Conclusion: Every Dollar You’ve Earned Deserves to Be Collected
Healthcare revenue recovery for underpaid claims isn’t a side project, it’s a core financial discipline that every practice needs to take seriously.
The money is there. It’s already been earned. The services were delivered, the claims were submitted, and the payers processed them just not always correctly or fully. With systematic auditing, disciplined AR follow-up, strong medical billing and coding practices, and the right partners in your corner, that revenue is recoverable.
The practices that thrive financially aren’t just the ones delivering great care, they’re the ones who make sure every dollar of that care gets reimbursed accurately, completely, and on time.

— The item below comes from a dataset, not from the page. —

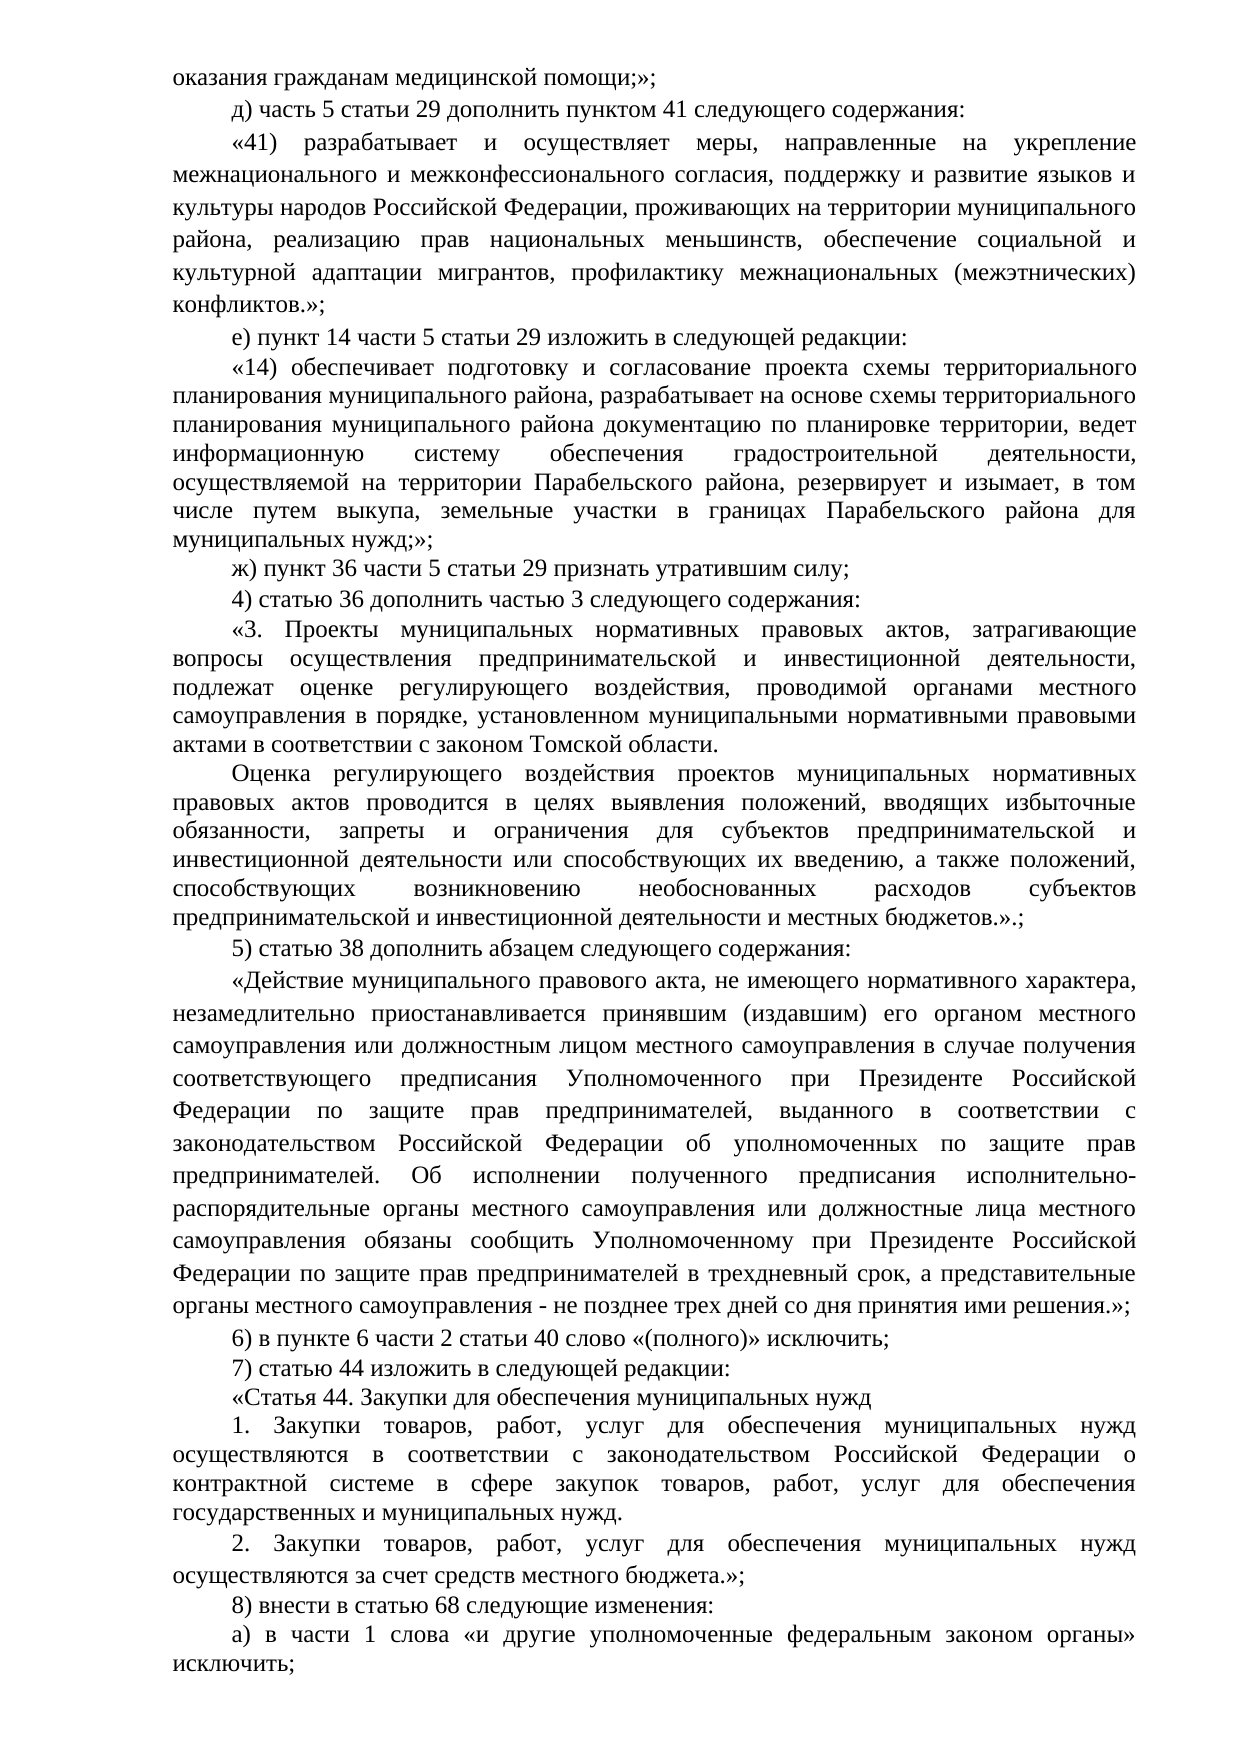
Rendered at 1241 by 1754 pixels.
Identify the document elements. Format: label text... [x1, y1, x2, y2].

If your practice is experiencing high denial rates, aging AR, or simply hasn’t done a thorough payment reconciliation in a while, now is the time to act. Appeal windows are finite. Underpayments that go unaddressed today become write-offs tomorrow.
Ready to find out how much revenue your practice may be leaving on the table? The team at A2zbillings offers medical billing, coding, and revenue recovery services designed to help healthcare providers stop the revenue leakage and start collecting what they’re owed. Reach out today and take the first step toward a healthier revenue cycle.
FAQs
1. What is medical revenue recovery?
Medical revenue recovery is the process of identifying and collecting money that a healthcare provider should have been paid but wasn’t. This usually happens when insurance companies underpay or delay payments. It involves reviewing claims, fixing errors, and following up with payers to recover the missing amount.
2. What is an underpaid claim?
An underpaid claim is when an insurance company pays less than the expected or agreed amount for a medical service. This can happen due to coding errors, contract misunderstandings, or processing mistakes. Providers often need to review and appeal these claims to get the correct payment.
3. What is a revenue recovery case?
A revenue recovery case refers to a situation where a healthcare provider actively works to recover unpaid or underpaid money from insurance companies. It usually includes reviewing past claims, finding discrepancies, and taking steps like appeals or reprocessing to secure the full payment.
4. What is a claim reversal in healthcare?
A claim reversal happens when a previously processed claim is canceled or adjusted by the insurance company. This may occur due to billing errors, duplicate claims, or updated patient information. After reversal, the claim may need to be corrected and resubmitted.
5. Is the healthcare revenue recovery group legit?
Yes, many healthcare revenue recovery groups are legitimate and help providers recover lost income. However, it’s important to choose a reliable and experienced company with a proven track record. Always check reviews, services, and transparency before working with any agency.